▶ [ACTIVITY]:
Return each line below holding the string "follows".

▶ [RECORDS TO PROCESS]:

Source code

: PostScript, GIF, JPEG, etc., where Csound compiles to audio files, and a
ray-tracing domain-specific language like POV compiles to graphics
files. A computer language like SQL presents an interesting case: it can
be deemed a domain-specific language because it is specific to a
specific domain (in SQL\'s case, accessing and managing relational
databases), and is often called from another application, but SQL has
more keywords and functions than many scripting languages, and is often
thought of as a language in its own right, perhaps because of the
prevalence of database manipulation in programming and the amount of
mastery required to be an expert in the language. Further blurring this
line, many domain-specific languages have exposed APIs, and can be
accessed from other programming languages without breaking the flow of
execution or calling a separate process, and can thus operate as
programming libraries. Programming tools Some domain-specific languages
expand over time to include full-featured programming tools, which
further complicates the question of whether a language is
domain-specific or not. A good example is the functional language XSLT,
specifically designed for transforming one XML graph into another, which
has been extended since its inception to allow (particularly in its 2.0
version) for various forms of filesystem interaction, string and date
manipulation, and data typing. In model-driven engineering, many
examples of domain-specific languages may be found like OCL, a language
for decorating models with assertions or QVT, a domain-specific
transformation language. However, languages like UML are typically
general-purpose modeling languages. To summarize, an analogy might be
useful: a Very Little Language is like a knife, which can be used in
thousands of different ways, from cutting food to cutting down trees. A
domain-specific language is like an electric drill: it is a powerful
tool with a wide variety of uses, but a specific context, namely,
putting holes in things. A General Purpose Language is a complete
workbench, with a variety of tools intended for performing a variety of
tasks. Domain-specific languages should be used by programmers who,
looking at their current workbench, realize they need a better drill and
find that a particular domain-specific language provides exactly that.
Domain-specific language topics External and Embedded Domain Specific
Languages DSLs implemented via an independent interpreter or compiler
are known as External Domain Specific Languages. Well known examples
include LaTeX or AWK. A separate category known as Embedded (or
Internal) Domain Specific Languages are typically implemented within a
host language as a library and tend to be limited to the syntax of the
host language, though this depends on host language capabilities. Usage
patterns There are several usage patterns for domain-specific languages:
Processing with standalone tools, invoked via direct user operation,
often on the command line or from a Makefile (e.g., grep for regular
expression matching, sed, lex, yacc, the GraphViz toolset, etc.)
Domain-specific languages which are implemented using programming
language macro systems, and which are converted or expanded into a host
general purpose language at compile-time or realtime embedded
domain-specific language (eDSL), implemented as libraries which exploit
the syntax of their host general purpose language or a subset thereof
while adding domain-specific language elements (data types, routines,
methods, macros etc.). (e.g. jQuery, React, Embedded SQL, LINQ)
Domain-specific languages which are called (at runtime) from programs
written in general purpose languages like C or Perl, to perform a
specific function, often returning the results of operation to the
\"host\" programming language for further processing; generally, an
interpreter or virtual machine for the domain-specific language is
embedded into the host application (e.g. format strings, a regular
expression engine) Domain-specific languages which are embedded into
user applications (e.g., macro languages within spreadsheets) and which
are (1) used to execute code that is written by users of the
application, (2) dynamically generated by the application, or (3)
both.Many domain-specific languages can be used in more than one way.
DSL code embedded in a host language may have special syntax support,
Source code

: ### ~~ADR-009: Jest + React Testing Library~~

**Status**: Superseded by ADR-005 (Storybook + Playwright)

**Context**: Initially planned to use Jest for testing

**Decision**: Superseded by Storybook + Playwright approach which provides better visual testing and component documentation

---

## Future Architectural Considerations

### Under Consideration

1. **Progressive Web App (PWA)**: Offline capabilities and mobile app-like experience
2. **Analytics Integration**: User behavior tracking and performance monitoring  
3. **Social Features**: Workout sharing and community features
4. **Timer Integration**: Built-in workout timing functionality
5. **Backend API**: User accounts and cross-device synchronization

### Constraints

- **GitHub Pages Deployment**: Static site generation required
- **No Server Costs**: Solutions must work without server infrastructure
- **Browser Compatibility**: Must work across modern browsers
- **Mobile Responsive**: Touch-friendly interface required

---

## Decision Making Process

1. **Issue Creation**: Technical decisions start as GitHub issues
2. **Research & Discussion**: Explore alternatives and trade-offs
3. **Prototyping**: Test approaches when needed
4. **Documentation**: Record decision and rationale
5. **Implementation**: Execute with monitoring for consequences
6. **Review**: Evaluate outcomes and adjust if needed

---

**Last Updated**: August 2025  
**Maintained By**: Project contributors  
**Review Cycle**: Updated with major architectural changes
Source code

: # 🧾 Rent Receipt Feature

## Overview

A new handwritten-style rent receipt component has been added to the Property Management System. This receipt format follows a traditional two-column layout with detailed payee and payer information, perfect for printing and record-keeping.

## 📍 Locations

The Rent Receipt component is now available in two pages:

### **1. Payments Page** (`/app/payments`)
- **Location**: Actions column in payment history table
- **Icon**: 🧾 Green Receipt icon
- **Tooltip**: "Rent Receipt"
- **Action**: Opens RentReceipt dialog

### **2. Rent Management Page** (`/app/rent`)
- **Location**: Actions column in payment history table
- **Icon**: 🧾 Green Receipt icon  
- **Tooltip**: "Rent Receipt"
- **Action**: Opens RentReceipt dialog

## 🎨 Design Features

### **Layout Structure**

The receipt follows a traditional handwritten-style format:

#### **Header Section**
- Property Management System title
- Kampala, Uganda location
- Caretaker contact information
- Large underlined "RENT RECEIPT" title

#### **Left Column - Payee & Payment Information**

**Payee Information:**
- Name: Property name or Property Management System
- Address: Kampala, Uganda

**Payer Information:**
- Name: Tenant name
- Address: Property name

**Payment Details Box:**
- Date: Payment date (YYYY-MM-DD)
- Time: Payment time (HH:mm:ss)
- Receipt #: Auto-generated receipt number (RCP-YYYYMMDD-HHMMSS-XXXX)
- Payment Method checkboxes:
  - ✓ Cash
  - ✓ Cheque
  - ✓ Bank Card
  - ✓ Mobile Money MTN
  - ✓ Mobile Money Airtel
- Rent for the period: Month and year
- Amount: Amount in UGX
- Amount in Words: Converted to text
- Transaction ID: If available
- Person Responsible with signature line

▶ [YOUR RESPONSE]:
A new handwritten-style rent receipt component has been added to the Property Management System. This receipt format follows a traditional two-column layout with detailed payee and payer information, perfect for printing and record-keeping.
The receipt follows a traditional handwritten-style format:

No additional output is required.